» **TASKS FOR THIS EXERCISE**
1: Rewrite everything from "Choose an unused" down to "for IPv4 addresses." in the Pacemaker cluster guide below, changing "192.0.2.100" to "192.0.2.150".
2: Please extend the Pacemaker cluster guide below, picking up right after its last line.

BEGIN GIVEN PASSAGE

On most modern RHEL-based systems, pcs usually sets up a reasonable two-node cluster by default, but you still need to configure fencing (STONITH) yourself to make it safe and reliable.
For a just testing environment, you can disable STONITH and ignore quorum. To disable fencing, you can run the command below:
sudo pcs property set stonith-enabled=false
In a two-node cluster, allow resources without quorum with the command below:
sudo pcs property set no-quorum-policy=ignore
Check the properties with the command below:
sudo pcs property config
You should see “stonith-enabled=false” and “no-quorum-policy=ignore”.
In a production environment, you must configure STONITH. On dedicated servers, you typically have:
- IPMI (BMC) interfaces: fence_ipmilan
- Vendors: Dell iDRAC, HPE iLO, etc.: specific fence agents exist
- PDUs: Power port fencing via SNMP, etc.
Here is a concept example of STONITH via IPMI for node1:
sudo pcs stonith create fence-node1 fence_ipmilan \
pcmk_host_list="node1.example.com" \
ipaddr="192.0.2.201" login="ipmiuser" passwd="StrongIPMIPassword" \
lanplus=1 power_timeout=10 op monitor interval=60s
Ensure the property is set correctly:
sudo pcs property set stonith-enabled=true
Also, you must set an appropriate no-quorum policy, which often stops or freezes in multi‑node clusters.
Important note: Do not run production without fencing.
Add HA Cluster Resources
The HA cluster is now up and running, but it still won’t keep any application online until you tell it what to manage. You can add a floating virtual IP (VIP) and a web service like Nginx as your cluster resources.
1. Create a floating virtual IP (VIP): The clients will always connect to the VIP.
Choose an unused IP in your subnet, for example, 192.0.2.100. On one node, run the command below:
sudo pcs resource create virtual_ip \
ocf:heartbeat:IPaddr2 \
ip=192.0.2.100 cidr_netmask=24 \
op monitor interval=30s
Command explanation:
- ocf:heartbeat:IPaddr2: Standard OCF RA for IPv4 addresses.
- ip: The floating IP address.
- cidr_netmask: Subnet size.
- op monitor interval=30s: Cluster checks every 30s that the IP is correctly configured.
Check the resources with the command below:
sudo pcs status resources
In the output, you should see:
virtual_ip (ocf::heartbeat:IPaddr2) # running on one node.
You can confirm VIP on the running node:
ip a s
You must see 192.0.2.100 assigned to one of the interfaces.
2. Install and configure Nginx:
On both nodes, install and enable Nginx with the commands below:
sudo dnf install nginx -y
sudo systemctl enable --now nginx
Then, you must modify the Nginx default index so you can see which node served a request.
From node1, run the command below:
echo "Served from node1" | sudo tee /usr/share/nginx/html/index.html
From node2, run the command below:
echo "Served from node2" | sudo tee /usr/share/nginx/html/index.html
Next, you must stop Nginx from systemd so Pacemaker can manage it:
sudo systemctl stop nginx
3. Add Nginx as a Pacemaker resource:
Use the command below to create an Nginx resource using the built‑in OCF agent:
sudo pcs resource create web_server \
ocf:heartbeat:nginx \
configfile="/etc/nginx/nginx.conf" \
op start timeout=40s interval=0 \
op stop timeout=60s interval=0 \
op monitor timeout=20s interval=30s on-fail=restart
Command Explanation:
- ocf:heartbeat:nginx: OCF RA that knows how to manage Nginx.

END GIVEN PASSAGE
BEGIN ENTRIES PROVIDED

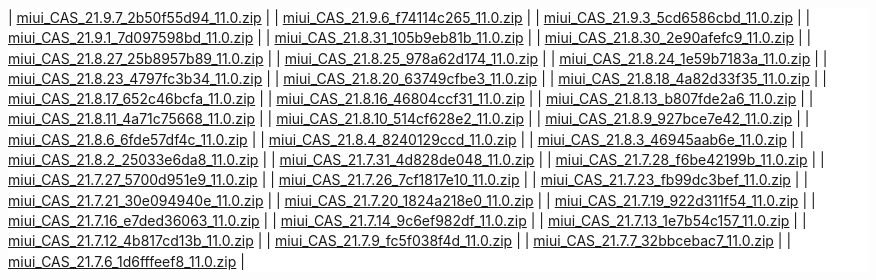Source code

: | [miui_CAS_21.9.7_2b50f55d94_11.0.zip](https://hugeota.d.miui.com/21.9.7/miui_CAS_21.9.7_2b50f55d94_11.0.zip)    |
| [miui_CAS_21.9.6_f74114c265_11.0.zip](https://hugeota.d.miui.com/21.9.6/miui_CAS_21.9.6_f74114c265_11.0.zip)    |
| [miui_CAS_21.9.3_5cd6586cbd_11.0.zip](https://hugeota.d.miui.com/21.9.3/miui_CAS_21.9.3_5cd6586cbd_11.0.zip)    |
| [miui_CAS_21.9.1_7d097598bd_11.0.zip](https://hugeota.d.miui.com/21.9.1/miui_CAS_21.9.1_7d097598bd_11.0.zip)    |
| [miui_CAS_21.8.31_105b9eb81b_11.0.zip](https://hugeota.d.miui.com/21.8.31/miui_CAS_21.8.31_105b9eb81b_11.0.zip)    |
| [miui_CAS_21.8.30_2e90afefc9_11.0.zip](https://hugeota.d.miui.com/21.8.30/miui_CAS_21.8.30_2e90afefc9_11.0.zip)    |
| [miui_CAS_21.8.27_25b8957b89_11.0.zip](https://hugeota.d.miui.com/21.8.27/miui_CAS_21.8.27_25b8957b89_11.0.zip)    |
| [miui_CAS_21.8.25_978a62d174_11.0.zip](https://hugeota.d.miui.com/21.8.25/miui_CAS_21.8.25_978a62d174_11.0.zip)    |
| [miui_CAS_21.8.24_1e59b7183a_11.0.zip](https://hugeota.d.miui.com/21.8.24/miui_CAS_21.8.24_1e59b7183a_11.0.zip)    |
| [miui_CAS_21.8.23_4797fc3b34_11.0.zip](https://hugeota.d.miui.com/21.8.23/miui_CAS_21.8.23_4797fc3b34_11.0.zip)    |
| [miui_CAS_21.8.20_63749cfbe3_11.0.zip](https://hugeota.d.miui.com/21.8.20/miui_CAS_21.8.20_63749cfbe3_11.0.zip)    |
| [miui_CAS_21.8.18_4a82d33f35_11.0.zip](https://hugeota.d.miui.com/21.8.18/miui_CAS_21.8.18_4a82d33f35_11.0.zip)    |
| [miui_CAS_21.8.17_652c46bcfa_11.0.zip](https://hugeota.d.miui.com/21.8.17/miui_CAS_21.8.17_652c46bcfa_11.0.zip)    |
| [miui_CAS_21.8.16_46804ccf31_11.0.zip](https://hugeota.d.miui.com/21.8.16/miui_CAS_21.8.16_46804ccf31_11.0.zip)    |
| [miui_CAS_21.8.13_b807fde2a6_11.0.zip](https://hugeota.d.miui.com/21.8.13/miui_CAS_21.8.13_b807fde2a6_11.0.zip)    |
| [miui_CAS_21.8.11_4a71c75668_11.0.zip](https://hugeota.d.miui.com/21.8.11/miui_CAS_21.8.11_4a71c75668_11.0.zip)    |
| [miui_CAS_21.8.10_514cf628e2_11.0.zip](https://hugeota.d.miui.com/21.8.10/miui_CAS_21.8.10_514cf628e2_11.0.zip)    |
| [miui_CAS_21.8.9_927bce7e42_11.0.zip](https://hugeota.d.miui.com/21.8.9/miui_CAS_21.8.9_927bce7e42_11.0.zip)    |
| [miui_CAS_21.8.6_6fde57df4c_11.0.zip](https://hugeota.d.miui.com/21.8.6/miui_CAS_21.8.6_6fde57df4c_11.0.zip)    |
| [miui_CAS_21.8.4_8240129ccd_11.0.zip](https://hugeota.d.miui.com/21.8.4/miui_CAS_21.8.4_8240129ccd_11.0.zip)    |
| [miui_CAS_21.8.3_46945aab6e_11.0.zip](https://hugeota.d.miui.com/21.8.3/miui_CAS_21.8.3_46945aab6e_11.0.zip)    |
| [miui_CAS_21.8.2_25033e6da8_11.0.zip](https://hugeota.d.miui.com/21.8.2/miui_CAS_21.8.2_25033e6da8_11.0.zip)    |
| [miui_CAS_21.7.31_4d828de048_11.0.zip](https://hugeota.d.miui.com/21.7.31/miui_CAS_21.7.31_4d828de048_11.0.zip)    |
| [miui_CAS_21.7.28_f6be42199b_11.0.zip](https://hugeota.d.miui.com/21.7.28/miui_CAS_21.7.28_f6be42199b_11.0.zip)    |
| [miui_CAS_21.7.27_5700d951e9_11.0.zip](https://hugeota.d.miui.com/21.7.27/miui_CAS_21.7.27_5700d951e9_11.0.zip)    |
| [miui_CAS_21.7.26_7cf1817e10_11.0.zip](https://hugeota.d.miui.com/21.7.26/miui_CAS_21.7.26_7cf1817e10_11.0.zip)    |
| [miui_CAS_21.7.23_fb99dc3bef_11.0.zip](https://hugeota.d.miui.com/21.7.23/miui_CAS_21.7.23_fb99dc3bef_11.0.zip)    |
| [miui_CAS_21.7.21_30e094940e_11.0.zip](https://hugeota.d.miui.com/21.7.21/miui_CAS_21.7.21_30e094940e_11.0.zip)    |
| [miui_CAS_21.7.20_1824a218e0_11.0.zip](https://hugeota.d.miui.com/21.7.20/miui_CAS_21.7.20_1824a218e0_11.0.zip)    |
| [miui_CAS_21.7.19_922d311f54_11.0.zip](https://hugeota.d.miui.com/21.7.19/miui_CAS_21.7.19_922d311f54_11.0.zip)    |
| [miui_CAS_21.7.16_e7ded36063_11.0.zip](https://hugeota.d.miui.com/21.7.16/miui_CAS_21.7.16_e7ded36063_11.0.zip)    |
| [miui_CAS_21.7.14_9c6ef982df_11.0.zip](https://hugeota.d.miui.com/21.7.14/miui_CAS_21.7.14_9c6ef982df_11.0.zip)    |
| [miui_CAS_21.7.13_1e7b54c157_11.0.zip](https://hugeota.d.miui.com/21.7.13/miui_CAS_21.7.13_1e7b54c157_11.0.zip)    |
| [miui_CAS_21.7.12_4b817cd13b_11.0.zip](https://hugeota.d.miui.com/21.7.12/miui_CAS_21.7.12_4b817cd13b_11.0.zip)    |
| [miui_CAS_21.7.9_fc5f038f4d_11.0.zip](https://hugeota.d.miui.com/21.7.9/miui_CAS_21.7.9_fc5f038f4d_11.0.zip)    |
| [miui_CAS_21.7.7_32bbcebac7_11.0.zip](https://hugeota.d.miui.com/21.7.7/miui_CAS_21.7.7_32bbcebac7_11.0.zip)    |
| [miui_CAS_21.7.6_1d6fffeef8_11.0.zip](https://hugeota.d.miui.com/21.7.6/miui_CAS_21.7.6_1d6fffeef8_11.0.zip)    |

END ENTRIES PROVIDED

» **WRITTEN RESPONSES**
1:
Choose an unused IP in your subnet, for example, 192.0.2.150. On one node, run the command below:
sudo pcs resource create virtual_ip \
ocf:heartbeat:IPaddr2 \
ip=192.0.2.150 cidr_netmask=24 \
op monitor interval=30s
Command explanation:
- ocf:heartbeat:IPaddr2: Standard OCF RA for IPv4 addresses.

2:
- configfile: Path to main Nginx config.
- op lines: Define start, stop, and monitor operations.
- monitor interval=30s: Health check every 30s.
- on-fail=restart: Pacemaker restarts Nginx locally if a health check fails.
Verify the resources with the command below:
sudo pcs status resources
In your output, you must see:
- virtual_ip is running somewhere.
- web_server running, maybe on a different node at first.
At this point, Pacemaker may choose to run the VIP on one node and Nginx on the other. But we want VIP and Nginx together; to do this, you must group resources and add constraints.
Group HA Resources and Add Constraints
Clients should always land on a node that actually runs your web service, not just the virtual IP. At this point, you can tell the cluster to treat the VIP and Nginx as a single unit so they always move together.
By placing both resources into a group and then testing with a simple HTTP request, you can verify that traffic to the VIP is always served by a healthy node running Nginx, regardless of which server currently owns the group.
1. Create a resource group: The group ensures resources in it always run on the same node, and start or stop in group order.
Create a group that holds the VIP and Nginx with the command below:
sudo pcs resource group add web_group virtual_ip web_server
Check the resources with the command below:
sudo pcs status resources
Now you should see something similar to this:
Resource Group: web_group including virtual_ip and web_server.
Pacemaker will:
- Start virtual_ip, then web_server on the same node.
- Stop them in reverse order.
2. Confirm client access: From a client or one node, run the command below to confirm the client access:
curl http://192.0.2.100/
You should see either “Served from node1” or “Served from node2”.
To check which node holds the group, run the command below:
sudo pcs status resources
The group’s node will match the message.
HA Failover Testing: Confirm HA Cluster Works Correctly
At this point, you can run failover testing to verify that the VIP and Nginx resource group move correctly between nodes.
1. Manual migration: You can move the group to the other node with the command below:
sudo pcs resource move web_group node2.example.com
Check it with the command below:
sudo pcs status
After a few seconds, the group should run on node2.
Then, clear the manual move, which lets Pacemaker decide again:
sudo pcs resource clear web_group
This removes temporary location constraints and returns the cluster to normal policy.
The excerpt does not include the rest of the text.